## Setting-up and accessing Google Cloud Platform (Big Query) via the client

**Installing packages** 

* virtualenv (recomended for installing google-cloud packages) _Virtual environments help to avoid possible conflicts between different packages_
    * https://packaging.python.org/guides/installing-using-pip-and-virtual-environments/
    * https://janakiev.com/blog/jupyter-virtual-envs/ This article gives good instructions how to create a virtual environment with Anaconda and how to add it in your Jupyter notebook

* google-cloud-bigquery 
    * https://cloud.google.com/bigquery/docs/reference/libraries 
    
**Creating a virtual environment with Anaconda and adding it to Jupyter** 

1. Open Anaconda prompt
2. _conda create -n myenv_  where myenv is any name you want to set for your virtual environment, it is stored in the envs folder in your Anaconda directory. 
3. To start working in it: _conda activate myenv_; 
    * to stop: _conda deactivate_
    * to list all available environments: _conda env list_
    * to remove an environment: conda env list _conda env remove -n myenv_
4. After activating the virtual environment, you need to add it to Jupyter. First, install ipykernel which provides the IPython kernel for Jupyter _pip install --user ipykernel_
5. This command will add the environment to Jupyter _python -m ipykernel install --user --name=myenv_
6. You should see the following output _Installed kernelspec myenv in /home/user/.local/share/jupyter/kernels/myenv_
7. Now you are able to choose this new environment as a kernel in Jupyter 
    * In an open notebook: Kernel --> Change Kernel --> myenv
    * Once you remove the virtual environment, you can remove the kernel from Jupyter: _jupyter kernelspec uninstall myenv_
8. Again from Anaconda prompt (make sure you are in the virtual environment): _pip install google-cloud-bigquery_

**Setting up authentication on Google Cloud** (you can do the same using the command line)
1. In the Cloud Console, select the relevant project and go to the Create service account key page.  https://console.cloud.google.com/apis/credentials/serviceaccountkey 
2. From the Service account list, select New service account. In the Service account name field, enter a name. From the Role list, select Project > Owner.
3. Save the generated json file

In [1]:
# Import the packages
import os, sys
from google.cloud import bigquery
import pandas as pd

In [2]:
# Add path to your .json file with credentials
os.environ["GOOGLE_APPLICATION_CREDENTIALS"] = os.path.abspath("YOUR_PATH/file.json")

In [None]:
# Construct a BigQuery client object.
client = bigquery.Client()

Optionally you can configure settings of your query

https://googleapis.dev/python/bigquery/latest/generated/google.cloud.bigquery.job.QueryJobConfig.html

    settings = bigquery.QueryJobConfig(setting1=value, setting2=value, ...., )
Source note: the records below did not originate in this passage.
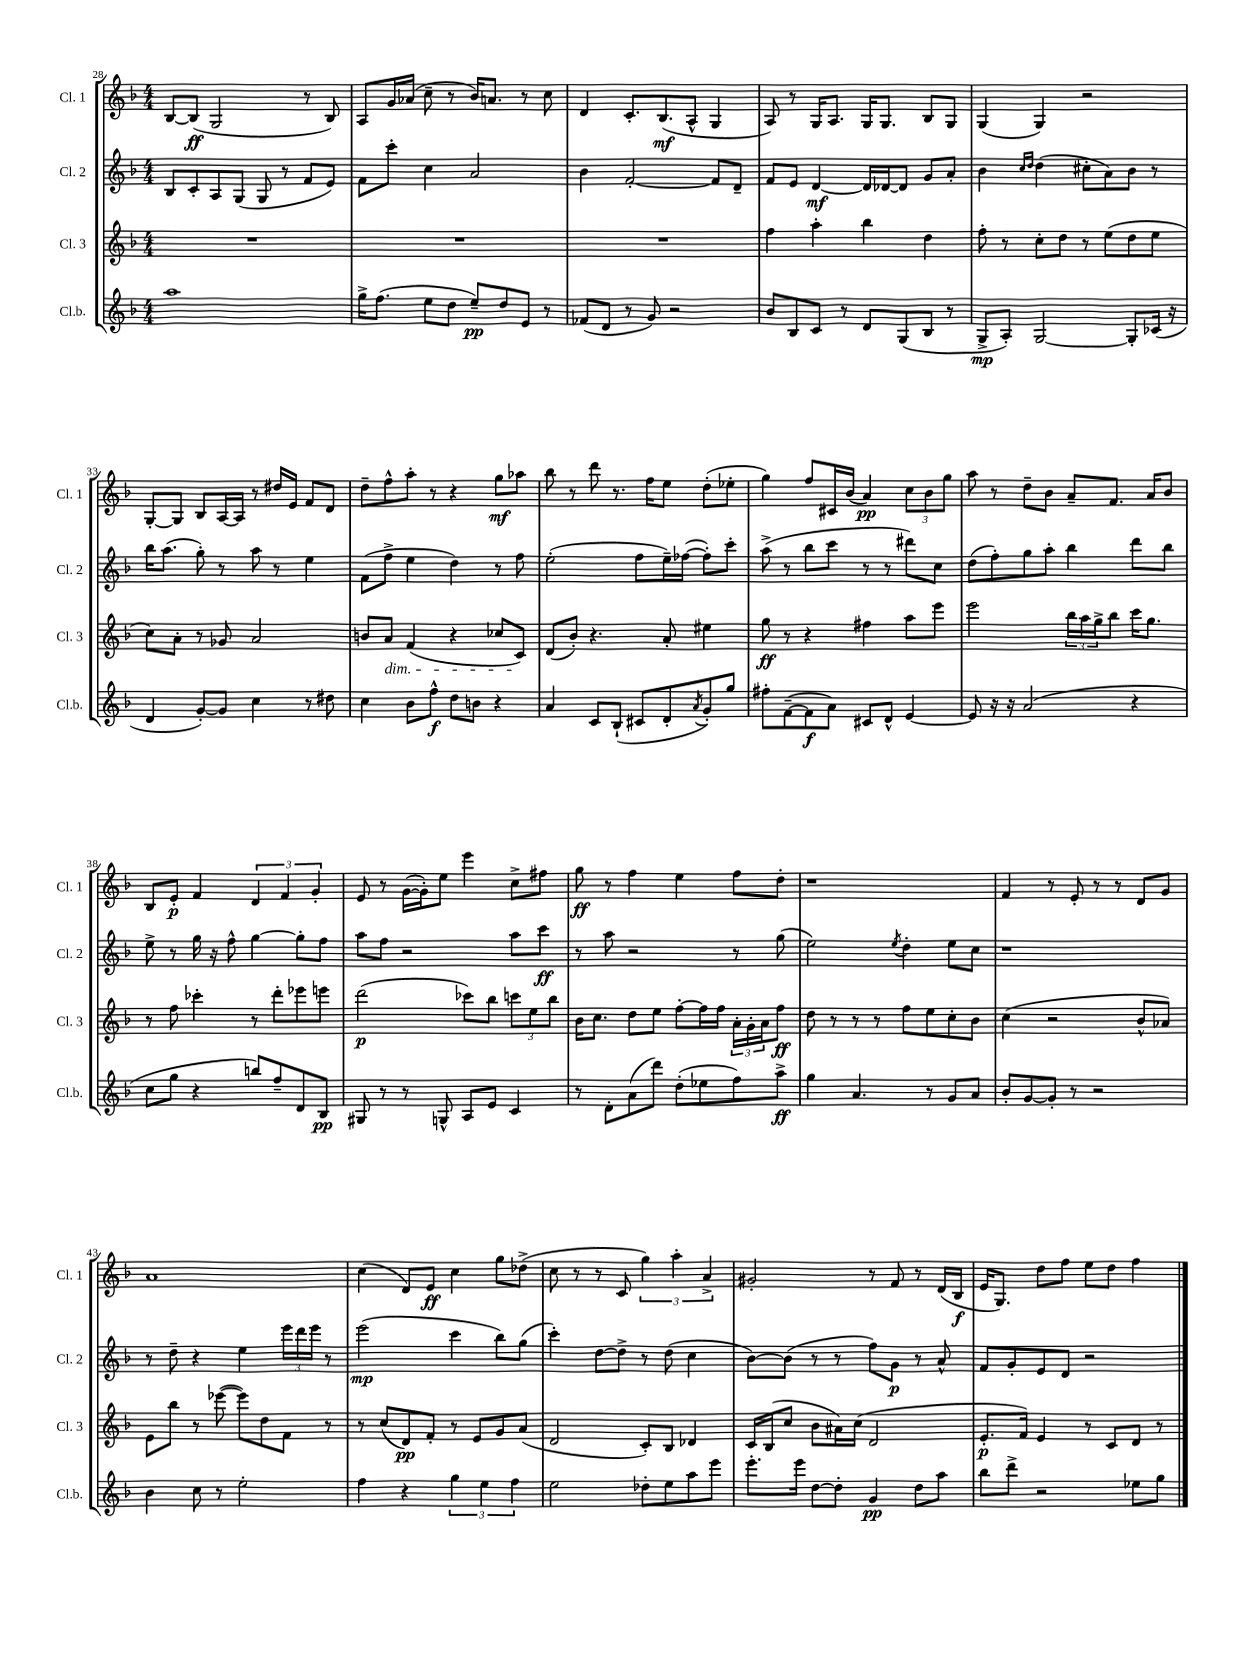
<<
\new StaffGroup <<
\new Staff = "s0" \with { instrumentName = "Cl. 1" shortInstrumentName = "Cl. 1" } {
    \clef treble \key f \major \numericTimeSignature \time 4/4
    bes8~ bes8\ff( g2 r8 bes8) |
    a8 g'16 aes'16( c''8-- r8 bes'16) a'8. r8 c''8 |
    d'4 c'8.-. bes8.\mf( a8-^ g4 |
    a8) r8 g16 a8. g16 g8. bes8 g8 |
    g4( g4) r2 |
    g8~-. g8 bes8 a16~ a16 r8 dis''16 e'16 f'8 d'8 |
    d''8-- f''8-^ a''8-. r8 r4 g''8\mf aes''8 |
    bes''8 r8 d'''8 r8. f''16 e''8 d''8-.( ees''8-. |
    g''4) f''8 cis'16 bes'16( a'4\pp) \tuplet 3/2 { c''8 bes'8 g''8 } |
    a''8 r8 d''8-- bes'8 a'8-- f'8. a'16 bes'8 |
    bes8 e'8-.\p f'4 \tuplet 3/2 { d'4 f'4 g'4-. } |
    e'8 r8 g'16~( g'16-.) e''8 e'''4 c''8-> fis''8 |
    g''8\ff r8 f''4 e''4 f''8 d''8-. |
    r1 |
    f'4 r8 e'8-. r8 r8 d'8 g'8 |
    a'1 |
    c''4( d'8) e'8\ff c''4 g''8 des''8->( |
    c''8 r8 r8 c'8 \tuplet 3/2 { g''4) a''4-. a'4-> } |
    gis'2-. r8 f'8 r8 d'16( bes16\f |
    e'16 g8.) d''8 f''8 e''8 d''8 f''4 \bar "|." |
}
\new Staff = "s1" \with { instrumentName = "Cl. 2" shortInstrumentName = "Cl. 2" } {
    \clef treble \key f \major \numericTimeSignature \time 4/4
    bes8 c'8-. a8 g8( g8 r8 f'8 e'8) |
    f'8 c'''8-. c''4 a'2 |
    bes'4 f'2~-. f'8 d'8-- |
    f'8 e'8 d'4~\mf d'16 des'16~ des'8 g'8 a'8-. |
    bes'4 \grace { c''16 d''16 } d''4( cis''8-. a'8) bes'8 r8 |
    bes''16 a''8.( g''8-.) r8 a''8 r8 e''4 |
    f'8( f''8-> e''4 d''4) r8 f''8 |
    e''2-.( f''8 e''16--) fes''16~( fes''8-.) c'''8-. |
    a''8->( r8 bes''8 c'''8 r8 r8 dis'''8) c''8 |
    d''8( f''8-.) g''8 a''8-. bes''4 d'''8 bes''8 |
    e''8-> r8 g''16 r16 f''8-^ g''4~ g''8-. f''8 |
    a''8 f''8 r2 a''8 c'''8\ff |
    r8 a''8 r2 r8 g''8( |
    e''2) \acciaccatura { e''8 } d''4-. e''8 c''8 |
    r1 |
    r8 d''8-- r4 e''4 \tuplet 3/2 { e'''16 d'''16 e'''16 } r8 |
    e'''2\mp( c'''4 bes''8) g''8( |
    c'''4-.) d''8~ d''8-> r8 d''8( c''4 |
    bes'8~) bes'8( r8 r8 f''8) g'8\p r8 a'8-^ |
    f'8 g'8-. e'8 d'8 r2 \bar "|." |
}
\new Staff = "s2" \with { instrumentName = "Cl. 3" shortInstrumentName = "Cl. 3" } {
    \clef treble \key f \major \numericTimeSignature \time 4/4
    R1 |
    R1 |
    R1 |
    f''4 a''4-. bes''4 d''4 |
    f''8-. r8 c''8-. d''8 r8 e''8( d''8 e''8 |
    c''8) a'8-. r8 ges'8 a'2 |
    b'8 a'8\dim f'4( r4 ces''8 c'8\!) |
    d'8( bes'8-.) r4. a'8-. eis''4 |
    g''8\ff r8 r4 fis''4 a''8 e'''8 |
    e'''2 \tuplet 3/2 { bes''16 a''16 g''16-> } bes''8 c'''16 g''8. |
    r8 f''8 ces'''4-. r8 d'''8-. ees'''8 e'''8 |
    d'''2\p( ces'''8) bes''8 \tuplet 3/2 { c'''8 e''8 bes''8 } |
    bes'16 c''8. d''8 e''8 f''8~-. f''16 f''16 \tuplet 3/2 { a'16-. g'16-. a'16 } f''8\ff |
    d''8 r8 r8 r8 f''8 e''8 c''8-. bes'8 |
    c''4( r2 bes'8-^ aes'8) |
    e'8 bes''8 r8 ees'''8~( ees'''8) d''8 f'8 r8 |
    r8 c''8( d'8\pp) f'8-. r8 e'8 g'8 a'8( |
    d'2 c'8-.) bes8 des'4 |
    c'16 bes16( c''8 bes'8 ais'16) c''16( d'2 |
    e'8.-.\p f'16) e'4 r8 c'8 d'8 r8 \bar "|." |
}
\new Staff = "s3" \with { instrumentName = "Cl.b." shortInstrumentName = "Cl.b." } {
    \clef treble \key f \major \numericTimeSignature \time 4/4
    a''1 |
    g''16-> f''8.( e''8 d''8 e''8--\pp) d''8 e'8 r8 |
    fes'8( d'8 r8 g'8) r2 |
    bes'8 bes8 c'8 r8 d'8 g8( bes8 r8 |
    g8->\mp a8-.) g2~ g8-. ces'16( r16 |
    d'4 g'8~-.) g'8 c''4 r8 dis''8 |
    c''4 bes'8 f''8-^\f d''8 b'8 r4 |
    a'4 c'8 bes8-!( cis'8 d'8-. \acciaccatura { a'8 } g'8-.) g''8 |
    fis''8-. f'8~--( f'8\f a'8) cis'8 d'8-^ e'4~ |
    e'8 r16 r16 a'2( r4 |
    c''8 g''8 r4 b''8) f''8-- d'8 bes8\pp |
    gis8 r8 r8 g8-^ a8 e'8 c'4 |
    r8 d'8-. a'8( d'''8) d''8-.( ees''8 f''8) a''8->\ff |
    g''4 a'4. r8 g'8 a'8 |
    bes'8-. g'8~ g'8-. r8 r2 |
    bes'4 c''8 r8 e''2-. |
    f''4 r4 \tuplet 3/2 { g''4 e''4 f''4 } |
    e''2 des''8-. e''8 a''8 e'''8 |
    e'''8.-. e'''16 d''8~ d''8-. g'4\pp d''8 a''8 |
    bes''8 d'''8-> r2 ees''8 g''8 \bar "|." |
}
>>
>>
\layout { \context { \Score currentBarNumber = #28 } }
Note: dry_run = True. This setting is very useful in the beginning: instead of actually running the survey, it estimates its processing and billing costs. 

In [37]:
# Example query
query = """
    SELECT name, SUM(number) as total_people
    FROM `bigquery-public-data.usa_names.usa_1910_2013`
    WHERE state = 'TX'
    GROUP BY name, state
    ORDER BY total_people DESC
    LIMIT 10
"""

In [38]:
# Before actually executing the query, let's check its processing costs
settings = bigquery.QueryJobConfig(dry_run = True) 
job = client.query(query, job_config=settings)
print("Total GB that will be processed: ", job.total_bytes_processed/1000000000)
print("Bytes billed: ", job.total_bytes_billed)

Total GB that will be processed:  0.110355534
Bytes billed:  0


In [39]:
# Now let's run the query and convert the results to a dataframe
job = client.query(query)  # Make an API request
job.to_dataframe()

Unnamed: 0,name,total_people
0,James,272793
1,John,235139
2,Michael,225320
3,Robert,220399
4,David,219028
5,Mary,209893
6,William,173092
7,Jose,157362
8,Christopher,144196
9,Maria,131056